- Beasley Location within the state of Florida Beasley Beasley (the United States)
- Coordinates: 27°58′8″N 82°23′56″W﻿ / ﻿27.96889°N 82.39889°W
- Country: United States
- State: Florida
- County: Hillsborough
- City: Tampa
- Elevation: 36 ft (11 m)

Population (2000)
- • Total: 122
- Time zone: UTC-5 (Eastern (EST))
- • Summer (DST): UTC-4 (EDT)
- Area code: 813

= Beasley (Tampa) =

Neighborhood in Tampa, Florida

Beasley is a neighborhood in Tampa, Florida, United States. The estimated population stands at 122. The neighborhood is part of the East Tampa region and is located within District Five of the Tampa City Council.

==Geography==
Beasley is located at latitude 27.969 north and longitude 82.399 west.
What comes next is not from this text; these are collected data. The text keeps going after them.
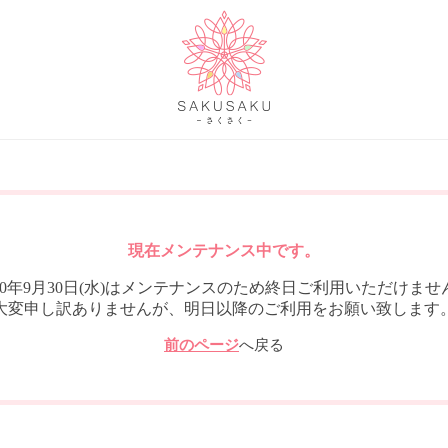
現在メンテナンス中です。
020年9月30日(水)はメンテナンスのため終日ご利用いただけませ
大変申し訳ありませんが、明日以降のご利用をお願い致します
前のページ
へ戻る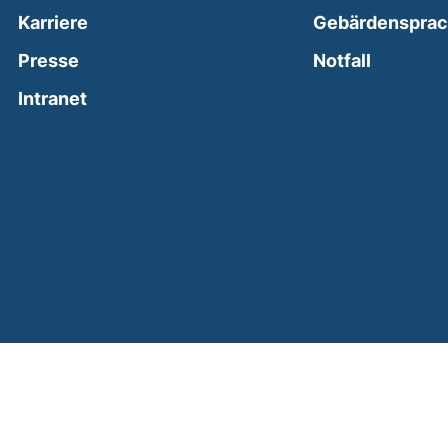
Karriere
Gebärdenspra
(external
Presse
Notfall
(external link, opens in a new window)
Intranet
The elevation is 36 feet above sea level.

==Demographics==
The median income for the neighborhood is $32,465, which is below citywide average.

In the neighborhood the population was spread out, with 22.9% under the age of 20, 29.1% from 20 to 39, 25.4% from 40 to 59, and 12.7% who were 60 years of age or older.

==Education==
Beasley is served by Hillsborough County Public Schools, which serves the city of Tampa and Hillsborough County.